MacNicol’s Monthly Commentary-December 2018
Back on August 4th, 2018 Apple became the world’s first Trillion-dollar company and no that isn’t a typo. Putting Apple’s peak in perspective was easy: line up seven companies the size of Toronto-Dominion Bank and toss in a small sized insurance company for good measure and you pretty much had your comparison. To me the peak valuation in Apple’s stock (which accelerated even higher until October) represented the beginning of the end, and ratios or complex financial models had nothing to do with my view. The MAAM investment team on the other hand is obsessed with complex financial models but mainly we are convicted in our time-tested process of safe harbour investing. So, our decision to buy shares of Microsoft in client portfolios proved to be the safer bet to make. So, what went wrong with Apple? Well let’s first look to an account from the Wall Street Journal then I will fill you in on my take. The Wall Street Journal warned that Apple cut production over the past several weeks for all three of the new iPhone models.
“Lower-than-expected demand for Apple’s new iPhones and the company’s decision to offer more models have created turmoil along its supply chain and made it harder to predict the number of components and handsets it needs”. – Wall Street Journal
Apple is still a gigantic company, but the stock has lost around $85 billion in market capitalization since it peaked at an eye watering $1.121 Trillion on October 3rd, 2018. To put $85 Billion in perspective is easy too: find every single last share of Starbucks and you’ll have found $85 Billion.
We do think that demand issues are finally catching up to a stock whose valuation seemed to know no upper limit.
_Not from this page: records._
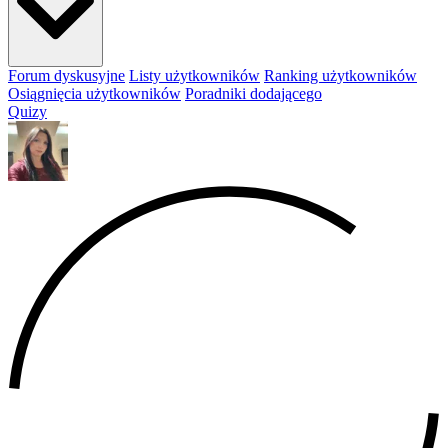
Forum dyskusyjne
Listy użytkowników
Ranking użytkowników
Osiągnięcia użytkowników
Poradniki dodającego
Quizy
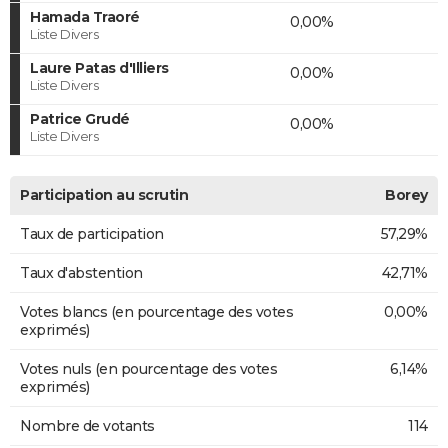
Hamada Traoré
0,00%
Liste Divers
Laure Patas d'Illiers
0,00%
Liste Divers
Patrice Grudé
0,00%
Liste Divers
Participation au scrutin
Borey
Taux de participation
57,29%
Taux d'abstention
42,71%
Votes blancs (en pourcentage des votes
0,00%
exprimés)
Votes nuls (en pourcentage des votes
6,14%
exprimés)
Nombre de votants
114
Apple had saturated consumers with its products and muscled out further price increases in the iPhone and other iProducts.
We also noticed that Apple recently ceased reporting unit sales or made them so darn hard to find that people with Engineering Degrees or CFAs were kept in the dark. A “unit” is a product line of which Apple has four: iPhones, iMacs, iPods and iPads (i.e. phones, personal computers, music players and tablets). If a macro narrative presaged slowing demand for some of the world’s most important consumer products, then I think investors have a right to know. Sure, some investors will want to focus on the “big picture” and that’s not a bad thing but those same investors shouldn’t forget that it’s really the iPhone and not some music player I wear around my wrist whilst jiggling down the road on my run that took this company to a trillion dollars in the first place. One perceptive Doctor client of ours in the West end recently inquired about whether the pull back in Apple’s share price [a solid fifty bucks] represented a good entry point. It may very well be but as we have opined before the job of a Portfolio Manager is not to provide unflappable clairvoyance its getting a strong understanding of what matters to you and your family and what types of risk you can take. Still when asked a question we respond and in this case a picture is worth a trillion words. Technically Apple has been beat up badly, so the charts don’t exactly signal to us an “all clear”. Moreover, untold numbers of gigantic hedge funds and ETFs that have exposure to this broken-down tech giant could have selling programs in place that may last months. Whether protecting year-to-date gains or taking an end-of-cycle view, the brain trusts in New York, Greenwich and London are likely poised to dish out more pain on the stock.